Directions for this task:
Reproduce every line of the listing below, swapping each "common name" for "vernacular name" and leaving everything else unchanged.

::: Exercise materials :::

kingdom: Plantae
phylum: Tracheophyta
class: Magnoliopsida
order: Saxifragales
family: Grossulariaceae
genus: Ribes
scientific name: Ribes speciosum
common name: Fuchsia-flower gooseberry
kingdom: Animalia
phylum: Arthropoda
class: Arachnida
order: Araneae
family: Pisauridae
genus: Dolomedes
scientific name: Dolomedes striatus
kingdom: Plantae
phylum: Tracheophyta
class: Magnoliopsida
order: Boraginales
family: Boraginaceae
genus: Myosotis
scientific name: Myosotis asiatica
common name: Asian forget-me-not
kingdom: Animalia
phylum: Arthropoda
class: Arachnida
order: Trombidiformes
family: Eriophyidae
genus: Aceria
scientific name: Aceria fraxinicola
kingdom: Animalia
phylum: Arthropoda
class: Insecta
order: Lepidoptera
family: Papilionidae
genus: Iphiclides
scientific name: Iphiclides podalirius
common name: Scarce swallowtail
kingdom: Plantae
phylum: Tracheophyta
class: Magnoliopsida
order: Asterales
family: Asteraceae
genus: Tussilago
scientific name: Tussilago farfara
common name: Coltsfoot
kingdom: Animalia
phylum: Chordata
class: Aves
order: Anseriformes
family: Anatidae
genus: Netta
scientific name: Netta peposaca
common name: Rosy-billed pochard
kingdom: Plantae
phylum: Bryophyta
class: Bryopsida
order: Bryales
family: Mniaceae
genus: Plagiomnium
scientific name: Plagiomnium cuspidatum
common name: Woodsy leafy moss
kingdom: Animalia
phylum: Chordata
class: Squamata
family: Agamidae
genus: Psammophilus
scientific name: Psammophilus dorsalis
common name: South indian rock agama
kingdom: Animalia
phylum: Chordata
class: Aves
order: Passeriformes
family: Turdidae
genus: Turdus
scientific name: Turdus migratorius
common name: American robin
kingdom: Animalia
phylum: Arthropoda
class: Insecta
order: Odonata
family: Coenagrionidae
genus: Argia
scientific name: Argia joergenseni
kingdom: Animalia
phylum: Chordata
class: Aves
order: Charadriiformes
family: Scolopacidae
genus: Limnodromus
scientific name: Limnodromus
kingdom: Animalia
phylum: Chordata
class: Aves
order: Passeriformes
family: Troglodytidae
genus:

:::

Task answer:
kingdom: Plantae
phylum: Tracheophyta
class: Magnoliopsida
order: Saxifragales
family: Grossulariaceae
genus: Ribes
scientific name: Ribes speciosum
vernacular name: Fuchsia-flower gooseberry
kingdom: Animalia
phylum: Arthropoda
class: Arachnida
order: Araneae
family: Pisauridae
genus: Dolomedes
scientific name: Dolomedes striatus
kingdom: Plantae
phylum: Tracheophyta
class: Magnoliopsida
order: Boraginales
family: Boraginaceae
genus: Myosotis
scientific name: Myosotis asiatica
vernacular name: Asian forget-me-not
kingdom: Animalia
phylum: Arthropoda
class: Arachnida
order: Trombidiformes
family: Eriophyidae
genus: Aceria
scientific name: Aceria fraxinicola
kingdom: Animalia
phylum: Arthropoda
class: Insecta
order: Lepidoptera
family: Papilionidae
genus: Iphiclides
scientific name: Iphiclides podalirius
vernacular name: Scarce swallowtail
kingdom: Plantae
phylum: Tracheophyta
class: Magnoliopsida
order: Asterales
family: Asteraceae
genus: Tussilago
scientific name: Tussilago farfara
vernacular name: Coltsfoot
kingdom: Animalia
phylum: Chordata
class: Aves
order: Anseriformes
family: Anatidae
genus: Netta
scientific name: Netta peposaca
vernacular name: Rosy-billed pochard
kingdom: Plantae
phylum: Bryophyta
class: Bryopsida
order: Bryales
family: Mniaceae
genus: Plagiomnium
scientific name: Plagiomnium cuspidatum
vernacular name: Woodsy leafy moss
kingdom: Animalia
phylum: Chordata
class: Squamata
family: Agamidae
genus: Psammophilus
scientific name: Psammophilus dorsalis
vernacular name: South indian rock agama
kingdom: Animalia
phylum: Chordata
class: Aves
order: Passeriformes
family: Turdidae
genus: Turdus
scientific name: Turdus migratorius
vernacular name: American robin
kingdom: Animalia
phylum: Arthropoda
class: Insecta
order: Odonata
family: Coenagrionidae
genus: Argia
scientific name: Argia joergenseni
kingdom: Animalia
phylum: Chordata
class: Aves
order: Charadriiformes
family: Scolopacidae
genus: Limnodromus
scientific name: Limnodromus
kingdom: Animalia
phylum: Chordata
class: Aves
order: Passeriformes
family: Troglodytidae
genus:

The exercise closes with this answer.